_ACTIVITY_: Pictures aside, quote the whole listing exactly.

══ THE DATA ══

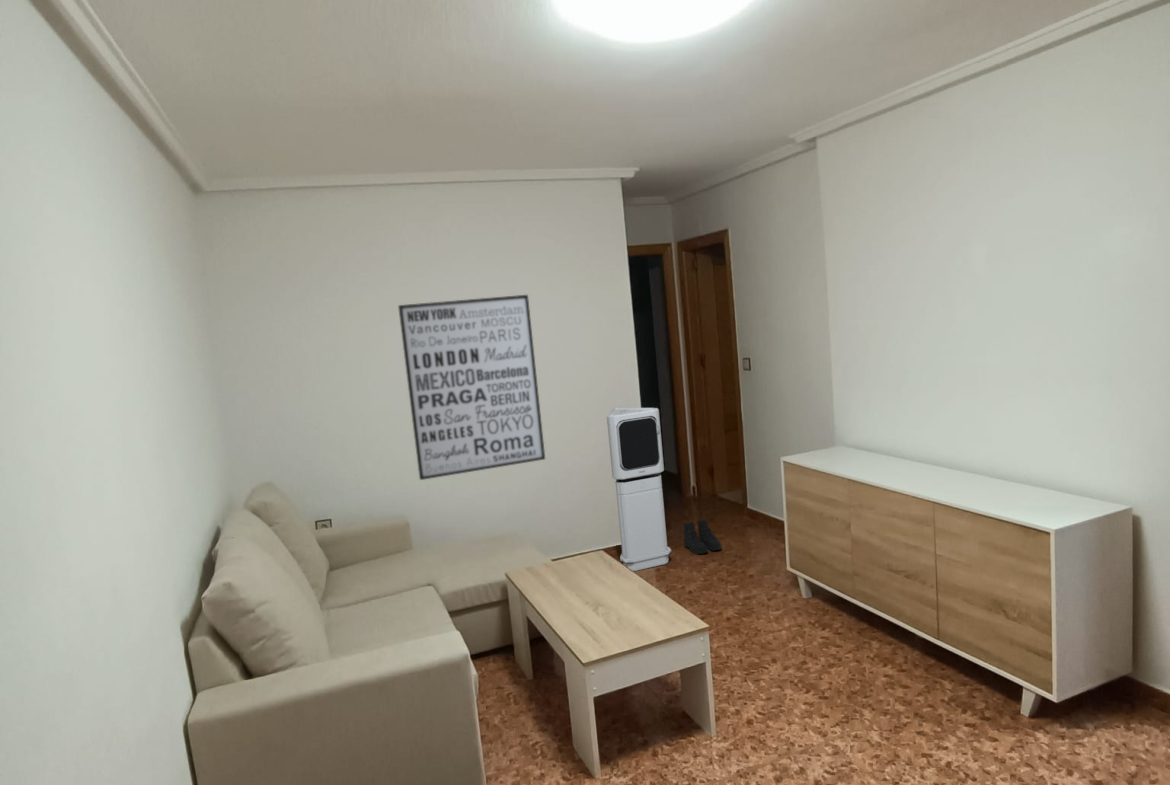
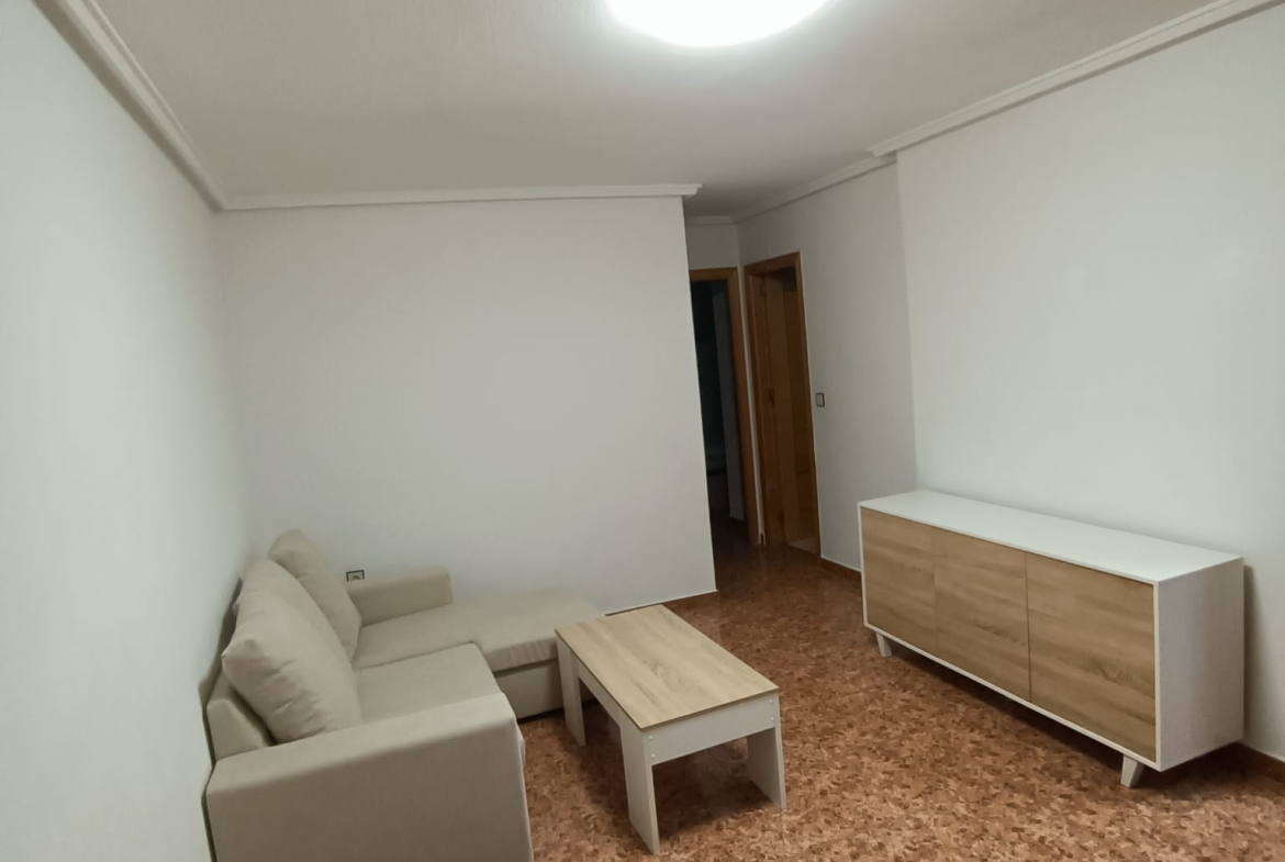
- boots [682,518,723,555]
- wall art [397,294,546,481]
- air purifier [606,407,672,572]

═══

_ANSWER BOX_:
- boots [682,518,723,555]
- wall art [397,294,546,481]
- air purifier [606,407,672,572]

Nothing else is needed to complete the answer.